Everyday Roast Vegetables
Ingredients
- 1 pound carrots, peeled and cut lengthwise
- 1 pound parsnips, peeled and cut lengthwise
- 1 pound beets, peeled and cut into wedges
- 1 red onion, cut into wedges
- 3 tablespoons extra-virgin olive oil
- 1/4 teaspoon salt
- 1/4 teaspoon black pepper
- 1 orange, cut in half
- 1/2 cup coarsely chopped fresh parsley, for garnish
Preparation
1. Preheat oven to 400°F. In a bowl, toss carrots, parsnips, beets, and onion with olive oil; season with salt and pepper.

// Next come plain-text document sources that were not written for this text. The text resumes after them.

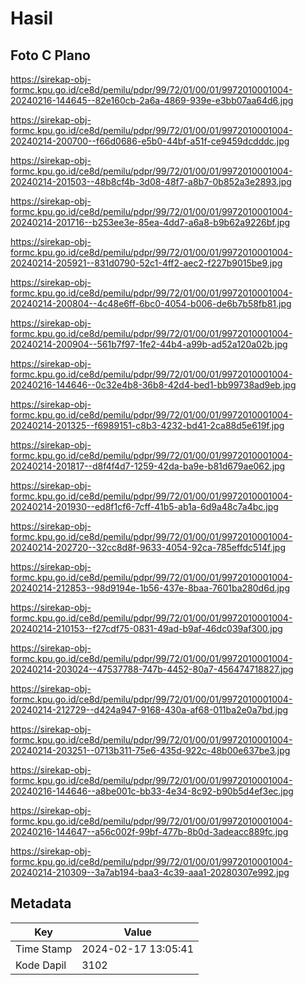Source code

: # Hasil

## Foto C Plano

https://sirekap-obj-formc.kpu.go.id/ce8d/pemilu/pdpr/99/72/01/00/01/9972010001004-20240216-144645--82e160cb-2a6a-4869-939e-e3bb07aa64d6.jpg

https://sirekap-obj-formc.kpu.go.id/ce8d/pemilu/pdpr/99/72/01/00/01/9972010001004-20240214-200700--f66d0686-e5b0-44bf-a51f-ce9459dcdddc.jpg

https://sirekap-obj-formc.kpu.go.id/ce8d/pemilu/pdpr/99/72/01/00/01/9972010001004-20240214-201503--48b8cf4b-3d08-48f7-a8b7-0b852a3e2893.jpg

https://sirekap-obj-formc.kpu.go.id/ce8d/pemilu/pdpr/99/72/01/00/01/9972010001004-20240214-201716--b253ee3e-85ea-4dd7-a6a8-b9b62a9226bf.jpg

https://sirekap-obj-formc.kpu.go.id/ce8d/pemilu/pdpr/99/72/01/00/01/9972010001004-20240214-205921--831d0790-52c1-4ff2-aec2-f227b9015be9.jpg

https://sirekap-obj-formc.kpu.go.id/ce8d/pemilu/pdpr/99/72/01/00/01/9972010001004-20240214-200804--4c48e6ff-6bc0-4054-b006-de6b7b58fb81.jpg

https://sirekap-obj-formc.kpu.go.id/ce8d/pemilu/pdpr/99/72/01/00/01/9972010001004-20240214-200904--561b7f97-1fe2-44b4-a99b-ad52a120a02b.jpg

https://sirekap-obj-formc.kpu.go.id/ce8d/pemilu/pdpr/99/72/01/00/01/9972010001004-20240216-144646--0c32e4b8-36b8-42d4-bed1-bb99738ad9eb.jpg

https://sirekap-obj-formc.kpu.go.id/ce8d/pemilu/pdpr/99/72/01/00/01/9972010001004-20240214-201325--f6989151-c8b3-4232-bd41-2ca88d5e619f.jpg

https://sirekap-obj-formc.kpu.go.id/ce8d/pemilu/pdpr/99/72/01/00/01/9972010001004-20240214-201817--d8f4f4d7-1259-42da-ba9e-b81d679ae062.jpg

https://sirekap-obj-formc.kpu.go.id/ce8d/pemilu/pdpr/99/72/01/00/01/9972010001004-20240214-201930--ed8f1cf6-7cff-41b5-ab1a-6d9a48c7a4bc.jpg

https://sirekap-obj-formc.kpu.go.id/ce8d/pemilu/pdpr/99/72/01/00/01/9972010001004-20240214-202720--32cc8d8f-9633-4054-92ca-785effdc514f.jpg

https://sirekap-obj-formc.kpu.go.id/ce8d/pemilu/pdpr/99/72/01/00/01/9972010001004-20240214-212853--98d9194e-1b56-437e-8baa-7601ba280d6d.jpg

https://sirekap-obj-formc.kpu.go.id/ce8d/pemilu/pdpr/99/72/01/00/01/9972010001004-20240214-210153--f27cdf75-0831-49ad-b9af-46dc039af300.jpg

https://sirekap-obj-formc.kpu.go.id/ce8d/pemilu/pdpr/99/72/01/00/01/9972010001004-20240214-203024--47537788-747b-4452-80a7-456474718827.jpg

https://sirekap-obj-formc.kpu.go.id/ce8d/pemilu/pdpr/99/72/01/00/01/9972010001004-20240214-212729--d424a947-9168-430a-af68-011ba2e0a7bd.jpg

https://sirekap-obj-formc.kpu.go.id/ce8d/pemilu/pdpr/99/72/01/00/01/9972010001004-20240214-203251--0713b311-75e6-435d-922c-48b00e637be3.jpg

https://sirekap-obj-formc.kpu.go.id/ce8d/pemilu/pdpr/99/72/01/00/01/9972010001004-20240216-144646--a8be001c-bb33-4e34-8c92-b90b5d4ef3ec.jpg

https://sirekap-obj-formc.kpu.go.id/ce8d/pemilu/pdpr/99/72/01/00/01/9972010001004-20240216-144647--a56c002f-99bf-477b-8b0d-3adeacc889fc.jpg

https://sirekap-obj-formc.kpu.go.id/ce8d/pemilu/pdpr/99/72/01/00/01/9972010001004-20240214-210309--3a7ab194-baa3-4c39-aaa1-20280307e992.jpg


## Metadata

| Key        | Value               |
| ---------- | ------------------- |
| Time Stamp | 2024-02-17 13:05:41 |
| Kode Dapil | 3102                |




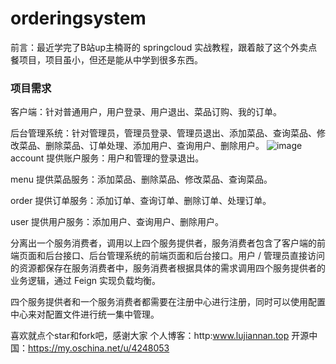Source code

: # orderingsystem
前言：最近学完了B站up主楠哥的 springcloud 实战教程，跟着敲了这个外卖点餐项目，项目虽小，但还是能从中学到很多东西。
### 项目需求

客户端：针对普通用户，用户登录、用户退出、菜品订购、我的订单。

后台管理系统：针对管理员，管理员登录、管理员退出、添加菜品、查询菜品、修改菜品、删除菜品、订单处理、添加用户、查询用户、删除用户。
![image](https://images.gitbook.cn/b065be50-d7ae-11e9-8797-4924c0d7c082)
account 提供账户服务：用户和管理的登录退出。

menu 提供菜品服务：添加菜品、删除菜品、修改菜品、查询菜品。

order 提供订单服务：添加订单、查询订单、删除订单、处理订单。

user 提供用户服务：添加用户、查询用户、删除用户。

分离出一个服务消费者，调用以上四个服务提供者，服务消费者包含了客户端的前端页面和后台接口、后台管理系统的前端页面和后台接口。用户 / 管理员直接访问的资源都保存在服务消费者中，服务消费者根据具体的需求调用四个服务提供者的业务逻辑，通过 Feign 实现负载均衡。

四个服务提供者和一个服务消费者都需要在注册中心进行注册，同时可以使用配置中心来对配置文件进行统一集中管理。


喜欢就点个star和fork吧，感谢大家
个人博客：http:www.lujiannan.top
开源中国：https://my.oschina.net/u/4248053
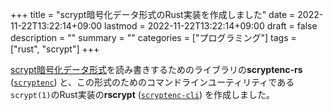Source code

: +++
title = "scrypt暗号化データ形式のRust実装を作成しました"
date = 2022-11-22T13:22:14+09:00
lastmod = 2022-11-22T13:22:14+09:00
draft = false
description = ""
summary = ""
categories = ["プログラミング"]
tags = ["rust", "scrypt"]
+++

[scrypt暗号化データ形式][specification-url]を読み書きするためのライブラリの**scryptenc-rs** ([`scryptenc`][scryptenc-crates-io-url]) と、この形式のためのコマンドラインユーティリティである`scrypt(1)`のRust実装の**rscrypt** ([`scryptenc-cli`][scryptenc-cli-crates-io-url]) を作成しました。

[specification-url]: https://github.com/Tarsnap/scrypt/blob/d7a543fb19dca17688e34947aee4558a94200877/FORMAT
[scryptenc-crates-io-url]: https://crates.io/crates/scryptenc
[scryptenc-cli-crates-io-url]: https://crates.io/crates/scryptenc-cli
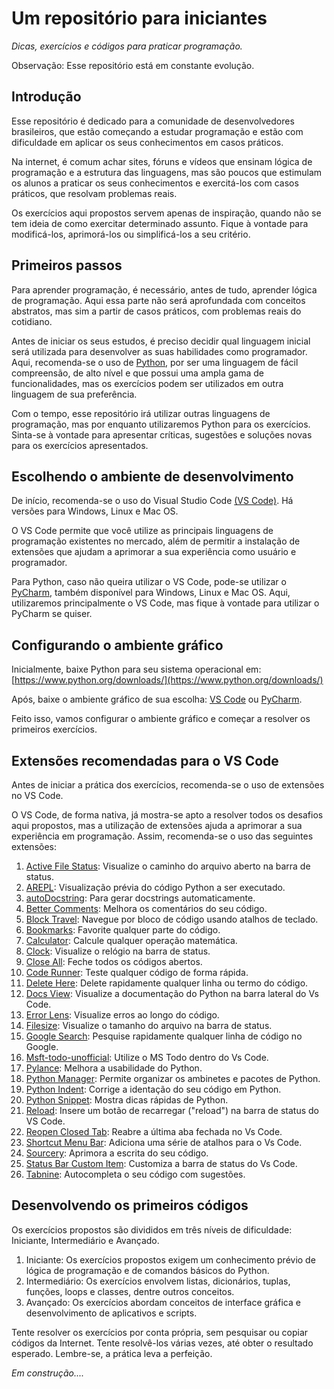 # Um repositório para iniciantes

_Dicas, exercícios e códigos para praticar programação._

Observação: Esse repositório está em constante evolução.

<summary><h2>Introdução</h2></summary>

Esse repositório é dedicado para a comunidade de desenvolvedores brasileiros, que estão começando a estudar programação e estão com dificuldade em aplicar os seus conhecimentos em casos práticos.

Na internet, é comum achar sites, fóruns e vídeos que ensinam lógica de programação e a estrutura das linguagens, mas são poucos que estimulam os alunos a praticar os seus conhecimentos e exercitá-los com casos práticos, que resolvam problemas reais.

Os exercícios aqui propostos servem apenas de inspiração, quando não se tem ideia de como exercitar determinado assunto. Fique à vontade para modificá-los, aprimorá-los ou simplificá-los a seu critério.

<summary><h2>Primeiros passos</h2></summary>

Para aprender programação, é necessário, antes de tudo, aprender lógica de programação. Aqui essa parte não será aprofundada com conceitos abstratos, mas sim a partir de casos práticos, com problemas reais do cotidiano.

Antes de iniciar os seus estudos, é preciso decidir qual linguagem inicial será utilizada para desenvolver as suas habilidades como programador. Aqui, recomenda-se o uso de [Python](https://www.python.org/), por ser uma linguagem de fácil compreensão, de alto nível e que possui uma ampla gama de funcionalidades, mas os exercícios podem ser utilizados em outra linguagem de sua preferência.

Com o tempo, esse repositório irá utilizar outras linguagens de programação, mas por enquanto utilizaremos Python para os exercícios. Sinta-se à vontade para apresentar críticas, sugestões e soluções novas para os exercícios apresentados.

<summary><h2>Escolhendo o ambiente de desenvolvimento</h2></summary>

De início, recomenda-se o uso do Visual Studio Code [(VS Code)](https://code.visualstudio.com/). Há versões para Windows, Linux e Mac OS.

O VS Code permite que você utilize as principais linguagens de programação existentes no mercado, além de permitir a instalação de extensões que ajudam a aprimorar a sua experiência como usuário e programador. 

Para Python, caso não queira utilizar o VS Code, pode-se utilizar o [PyCharm](https://www.jetbrains.com/pt-br/pycharm/download/), também disponível para Windows, Linux e Mac OS. Aqui, utilizaremos principalmente o VS Code, mas fique à vontade para utilizar o PyCharm se quiser.

<summary><h2>Configurando o ambiente gráfico</h2></summary>

Inicialmente, baixe Python para seu sistema operacional em: [https://www.python.org/downloads/](https://www.python.org/downloads/)

Após, baixe o ambiente gráfico de sua escolha: [VS Code](https://code.visualstudio.com/) ou [PyCharm](https://www.jetbrains.com/pt-br/pycharm/download/).

Feito isso, vamos configurar o ambiente gráfico e começar a resolver os primeiros exercícios.

<summary><h2>Extensões recomendadas para o VS Code</h2></summary>

Antes de iniciar a prática dos exercícios, recomenda-se o uso de extensões no VS Code.

O VS Code, de forma nativa, já mostra-se apto a resolver todos os desafios aqui propostos, mas a utilização de extensões ajuda a aprimorar a sua experiência em programação. Assim, recomenda-se o uso das seguintes extensões:

1. [Active File Status](https://github.com/sgtsquiggs/vscode-active-file-status): Visualize o caminho do arquivo aberto na barra de status.
2. [AREPL](https://github.com/Almenon/AREPL-vscode): Visualização prévia do código Python a ser executado.
3. [autoDocstring](https://github.com/NilsJPWerner/autoDocstring): Para gerar docstrings automaticamente.
4. [Better Comments](https://github.com/aaron-bond/better-comments): Melhora os comentários do seu código.
5. [Block Travel](https://github.com/sashaweiss/vscode_block_travel): Navegue por bloco de código usando atalhos de teclado.
6. [Bookmarks](https://github.com/alefragnani/vscode-bookmarks): Favorite qualquer parte do código.
7. [Calculator](https://github.com/Lixquid/vscode-calculator): Calcule qualquer operação matemática.
8. [Clock](https://github.com/compulim/vscode-clock): Visualize o relógio na barra de status.
9. [Close All](https://github.com/bpasero/vscode-close-all): Feche todos os códigos abertos.
10. [Code Runner](https://github.com/formulahendry/vscode-code-runner): Teste qualquer código de forma rápida.
11. [Delete Here](https://github.com/Zippowxk/Deletehere): Delete rapidamente qualquer linha ou termo do código.
12. [Docs View](https://github.com/mattbierner/vscode-docs-view): Visualize a documentação do Python na barra lateral do Vs Code.
13. [Error Lens](https://github.com/usernamehw/vscode-error-lens): Visualize erros ao longo do código.
14. [Filesize](https://github.com/mkxml/vscode-filesize): Visualize o tamanho do arquivo na barra de status.
15. [Google Search](https://github.com/dumpvn/google-search): Pesquise rapidamente qualquer linha de código no Google.
16. [Msft-todo-unofficial](https://github.com/TylerLeonhardt/vscode-msft-todo-unofficial): Utilize o MS Todo dentro do Vs Code.
17. [Pylance](https://github.com/microsoft/pylance-release): Melhora a usabilidade do Python.
18. [Python Manager](https://github.com/DonJayamanne/vscode-python-manager): Permite organizar os ambinetes e pacotes de Python.
19. [Python Indent](https://github.com/kbrose/vsc-python-indent): Corrige a identação do seu código em Python.
20. [Python Snippet](https://github.com/ericsia/vscode-python-snippet-pack-2.0): Mostra dicas rápidas de Python.
21. [Reload](https://github.com/natqe/reload): Insere um botão de recarregar ("reload") na barra de status do VS Code.
22. [Reopen Closed Tab](https://github.com/xmile1/reopenclosedtab): Reabre a última aba fechada no Vs Code.
23. [Shortcut Menu Bar](https://github.com/GorvGoyl/Shortcut-Menu-Bar-VSCode-Extension): Adiciona uma série de atalhos para o Vs Code.
24. [Sourcery](https://github.com/sourcery-ai/sourcery-vscode): Aprimora a escrita do seu código.
25. [Status Bar Custom Item](https://github.com/EduardoPires/vscode-status-bar-custom-item): Customiza a barra de status do Vs Code.
26. [Tabnine](https://github.com/codota/tabnine-vscode): Autocompleta o seu código com sugestões.

<summary><h2>Desenvolvendo os primeiros códigos</h2></summary>

Os exercícios propostos são divididos em três níveis de dificuldade: Iniciante, Intermediário e Avançado.

1. Iniciante: Os exercícios propostos exigem um conhecimento prévio de lógica de programação e de comandos básicos do Python. 
2. Intermediário: Os exercícios envolvem listas, dicionários, tuplas, funções, loops e classes, dentre outros conceitos.
3. Avançado: Os exercícios abordam conceitos de interface gráfica e desenvolvimento de aplicativos e scripts.

Tente resolver os exercícios por conta própria, sem pesquisar ou copiar códigos da Internet. Tente resolvê-los várias vezes, até obter o resultado esperado. Lembre-se, a prática leva a perfeição.

_Em construção...._
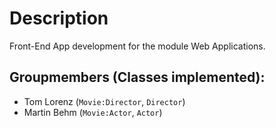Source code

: # Description
Front-End App development for the module Web Applications.

## Groupmembers (Classes implemented): 
* Tom Lorenz (`Movie:Director`, `Director`)
* Martin Behm (`Movie:Actor`, `Actor`)
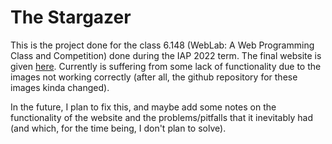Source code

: The Stargazer
=============
This is the project done for the class 6.148 (WebLab: A Web Programming Class and Competition) done during the IAP 2022 term.
The final website is given [here](http://the-stargazer.herokuapp.com/). Currently is suffering from some lack of functionality due to the images not working correctly (after all, the github repository for these images kinda changed).

In the future, I plan to fix this, and maybe add some notes on the functionality of the website and the problems/pitfalls that it inevitably had (and which, for the time being, I don't plan to solve).
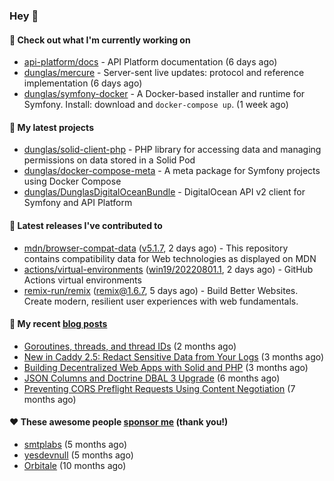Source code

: ### Hey 👋

#### 👷 Check out what I'm currently working on

- [api-platform/docs](https://github.com/api-platform/docs) - API Platform documentation (6 days ago)
- [dunglas/mercure](https://github.com/dunglas/mercure) - Server-sent live updates: protocol and reference implementation (6 days ago)
- [dunglas/symfony-docker](https://github.com/dunglas/symfony-docker) - A Docker-based installer and runtime for Symfony. Install: download and `docker-compose up`. (1 week ago)

#### 🌱 My latest projects

- [dunglas/solid-client-php](https://github.com/dunglas/solid-client-php) - PHP library for accessing data and managing permissions on data stored in a Solid Pod
- [dunglas/docker-compose-meta](https://github.com/dunglas/docker-compose-meta) - A meta package for Symfony projects using Docker Compose
- [dunglas/DunglasDigitalOceanBundle](https://github.com/dunglas/DunglasDigitalOceanBundle) - DigitalOcean API v2 client for Symfony and API Platform

#### 🔭 Latest releases I've contributed to

- [mdn/browser-compat-data](https://github.com/mdn/browser-compat-data) ([v5.1.7](https://github.com/mdn/browser-compat-data/releases/tag/v5.1.7), 2 days ago) - This repository contains compatibility data for Web technologies as displayed on MDN
- [actions/virtual-environments](https://github.com/actions/virtual-environments) ([win19/20220801.1](https://github.com/actions/virtual-environments/releases/tag/win19%2F20220801.1), 2 days ago) - GitHub Actions virtual environments
- [remix-run/remix](https://github.com/remix-run/remix) ([remix@1.6.7](https://github.com/remix-run/remix/releases/tag/remix%401.6.7), 5 days ago) - Build Better Websites. Create modern, resilient user experiences with web fundamentals.

#### 📜 My recent [blog posts](https://dunglas.fr)

- [Goroutines, threads, and thread IDs](https://dunglas.fr/2022/05/goroutines-threads-and-thread-ids/) (2 months ago)
- [New in Caddy 2.5: Redact Sensitive Data from Your Logs](https://dunglas.fr/2022/04/caddy-logging-security-improvements/) (3 months ago)
- [Building Decentralized Web Apps with Solid and PHP](https://dunglas.fr/2022/04/building-decentralized-web-apps-with-solid-and-php/) (3 months ago)
- [JSON Columns and Doctrine DBAL 3 Upgrade](https://dunglas.fr/2022/01/json-columns-and-doctrine-dbal-3-upgrade/) (6 months ago)
- [Preventing CORS Preflight Requests Using Content Negotiation](https://dunglas.fr/2022/01/preventing-cors-preflight-requests-using-content-negotiation/) (7 months ago)

#### ❤️ These awesome people [sponsor me](https://github.com/sponsors/dunglas) (thank you!)

- [smtplabs](https://github.com/smtplabs) (5 months ago)
- [yesdevnull](https://github.com/yesdevnull) (5 months ago)
- [Orbitale](https://github.com/Orbitale) (10 months ago)
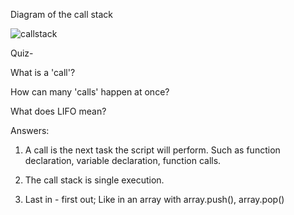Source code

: 

Diagram of the call stack

![callstack](https://user-images.githubusercontent.com/105423307/198052565-2d7b337f-3b3d-4b84-a02c-051b597fb670.png)

 

Quiz-

What is a 'call'?

How can many 'calls' happen at once?

What does LIFO mean?

 

 

Answers:

1. A call is the next task the script will perform. Such as function declaration, variable declaration, function calls.

2. The call stack is single execution.

3. Last in - first out; Like in an array with array.push(), array.pop()


 
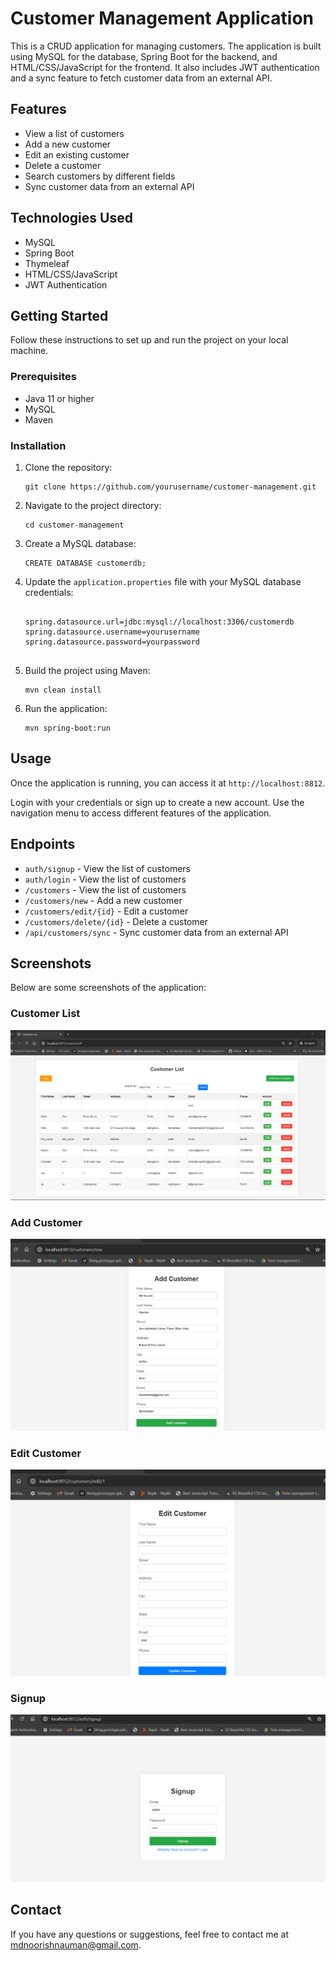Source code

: <!DOCTYPE html>
<html>

    

<body>
    <h1>Customer Management Application</h1>
    <p>This is a CRUD application for managing customers. The application is built using MySQL for the database, Spring Boot for the backend, and HTML/CSS/JavaScript for the frontend. It also includes JWT authentication and a sync feature to fetch customer data from an external API.</p>
    <h2>Features</h2>
    <ul>
        <li>View a list of customers</li>
        <li>Add a new customer</li>
        <li>Edit an existing customer</li>
        <li>Delete a customer</li>
        <li>Search customers by different fields</li>
        <li>Sync customer data from an external API</li>
    </ul>
    <h2>Technologies Used</h2>
    <ul>
        <li>MySQL</li>
        <li>Spring Boot</li>
        <li>Thymeleaf</li>
        <li>HTML/CSS/JavaScript</li>
        <li>JWT Authentication</li>
    </ul>
    <h2>Getting Started</h2>
    <p>Follow these instructions to set up and run the project on your local machine.</p>
    <h3>Prerequisites</h3>
    <ul>
        <li>Java 11 or higher</li>
        <li>MySQL</li>
        <li>Maven</li>
    </ul>
    <h3>Installation</h3>
    <ol>
        <li>Clone the repository:</li>
        <pre><code>git clone https://github.com/yourusername/customer-management.git</code></pre>
        <li>Navigate to the project directory:</li>
        <pre><code>cd customer-management</code></pre>
        <li>Create a MySQL database:</li>
        <pre><code>CREATE DATABASE customerdb;</code></pre>
        <li>Update the <code>application.properties</code> file with your MySQL database credentials:</li>
        <pre><code>
spring.datasource.url=jdbc:mysql://localhost:3306/customerdb
spring.datasource.username=yourusername
spring.datasource.password=yourpassword
        </code></pre>
        <li>Build the project using Maven:</li>
        <pre><code>mvn clean install</code></pre>
        <li>Run the application:</li>
        <pre><code>mvn spring-boot:run</code></pre>
    </ol>
    <h2>Usage</h2>
    <p>Once the application is running, you can access it at <code>http://localhost:8812</code>.</p>
    <p>Login with your credentials or sign up to create a new account. Use the navigation menu to access different features of the application.</p>
    <h2>Endpoints</h2>
    <ul>
           <li><code>auth/signup</code> - View the list of customers</li>
           <li><code>auth/login</code> - View the list of customers</li>
        <li><code>/customers</code> - View the list of customers</li>
        <li><code>/customers/new</code> - Add a new customer</li>
        <li><code>/customers/edit/{id}</code> - Edit a customer</li>
        <li><code>/customers/delete/{id}</code> - Delete a customer</li>
        <li><code>/api/customers/sync</code> - Sync customer data from an external API</li>
    </ul>
    <h2>Screenshots</h2>
    <p>Below are some screenshots of the application:</p>
    <h3>Customer List</h3>
    <img src="images/customer_list.png" alt="Customer List" style="max-width:100%; height:auto;">
    <h3>Add Customer</h3>
    <img src="images/add_customer.png" alt="Add Customer" style="max-width:100%; height:auto;">
    <h3>Edit Customer</h3>
    <img src="images/edit_customer.png" alt="Edit Customer" style="max-width:100%; height:auto;">
    <h3>Signup</h3>
    <img src="images/signup.png" alt="Signup" style="max-width:100%; height:auto;">
    <h2>Contact</h2>
    <p>If you have any questions or suggestions, feel free to contact me at <a href="mailto:mdnoorishnauman@gmail.com">mdnoorishnauman@gmail.com</a>.</p>
</body>
</html>
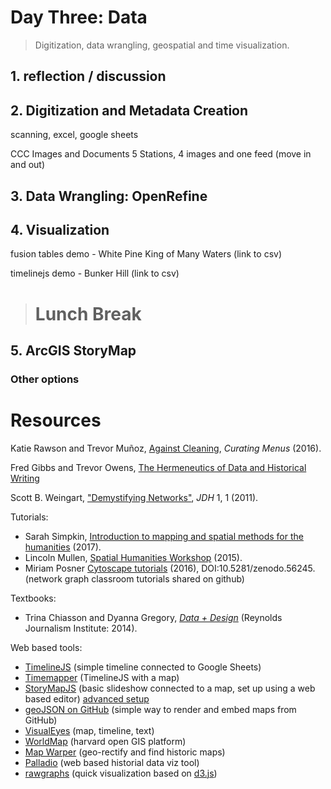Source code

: # Day Three: Data

> Digitization, data wrangling, geospatial and time visualization.

## 1. reflection / discussion

## 2. Digitization and Metadata Creation

scanning, excel, google sheets

CCC Images and Documents
5 Stations, 4 images and one feed (move in and out)


## 3. Data Wrangling: OpenRefine

## 4. Visualization

fusion tables demo -  White Pine King of Many Waters (link to csv)

timelinejs demo - Bunker Hill (link to csv)

> # Lunch Break

## 5. ArcGIS StoryMap

### Other options

# Resources

Katie Rawson and Trevor Muñoz, [Against Cleaning](http://curatingmenus.org/articles/against-cleaning/), *Curating Menus* (2016).

Fred Gibbs and Trevor Owens, [The Hermeneutics of Data and Historical Writing](http://quod.lib.umich.edu/d/dh/12230987.0001.001/1:7/--writing-history-in-the-digital-age?g=dculture;rgn=div1;view=fulltext;xc=1#7.3)

Scott B. Weingart, ["Demystifying Networks"](http://journalofdigitalhumanities.org/1-1/demystifying-networks-by-scott-weingart/), *JDH* 1, 1 (2011).

Tutorials:
- Sarah Simpkin, [Introduction to mapping and spatial methods for the humanities](https://ssimpkin.github.io/dhsite2017/) (2017).
- Lincoln Mullen, [Spatial Humanities Workshop](http://lincolnmullen.com/projects/spatial-workshop/) (2015).
- Miriam Posner [Cytoscape tutorials](https://github.com/miriamposner/cytoscape_tutorials) (2016), DOI:10.5281/zenodo.56245. (network graph classroom tutorials shared on github)

Textbooks:
- Trina Chiasson and Dyanna Gregory, [*Data + Design*](https://infoactive.co/data-design) (Reynolds Journalism Institute: 2014).

Web based tools:
- [TimelineJS](https://timeline.knightlab.com/) (simple timeline connected to Google Sheets)
- [Timemapper](http://timemapper.okfnlabs.org/) (TimelineJS with a map)
- [StoryMapJS](https://storymap.knightlab.com/) (basic slideshow connected to a map, set up using a web based editor) [advanced setup](https://storymap.knightlab.com/advanced/)
- [geoJSON on GitHub](https://help.github.com/articles/mapping-geojson-files-on-github/) (simple way to render and embed maps from GitHub)
- [VisualEyes](http://www.viseyes.org/visualeyes/) (map, timeline, text)
- [WorldMap](http://worldmap.harvard.edu/) (harvard open GIS platform)
- [Map Warper](http://mapwarper.net/) (geo-rectify and find historic maps)
- [Palladio](http://hdlab.stanford.edu/palladio/) (web based historial data viz tool)
- [rawgraphs](http://rawgraphs.io/) (quick visualization based on [d3.js](https://d3js.org/))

2. Spread vegetables in a single layer on roasting pan, leaving as much space as possible between each. Roast until lightly browned and just tender (50-60 minutes), stirring halfway through baking. Remove; squeeze orange juice over top. Toss and transfer to platter. Serve with parsley.
- Prep Time:
- Cook Time:
- Yield: Makes 4 servings (serving size: 1 1/4 cups veggies)
Nutritional Information
| Calories per serving: | 225 |
|---|---|
| Fat per serving: | 10.8g |
| Saturated fat per serving: | 1.5g |
| Monounsaturated fat per serving: | 7.5g |
| Polyunsaturated fat per serving: | 1.3g |
| Protein per serving: | 4g |
| Carbohydrates per serving: | 31g |
| Fiber per serving: | 8g |
| Cholesterol per serving: | 0.0mg |
| Iron per serving: | 2mg |
| Sodium per serving: | 720mg |
| Calcium per serving: | 77mg |
Good to Know
Be sure to cut off the greenery sprouting from the tops of carrots and beets, as it saps nutrients, moisture, and sweetness from the root.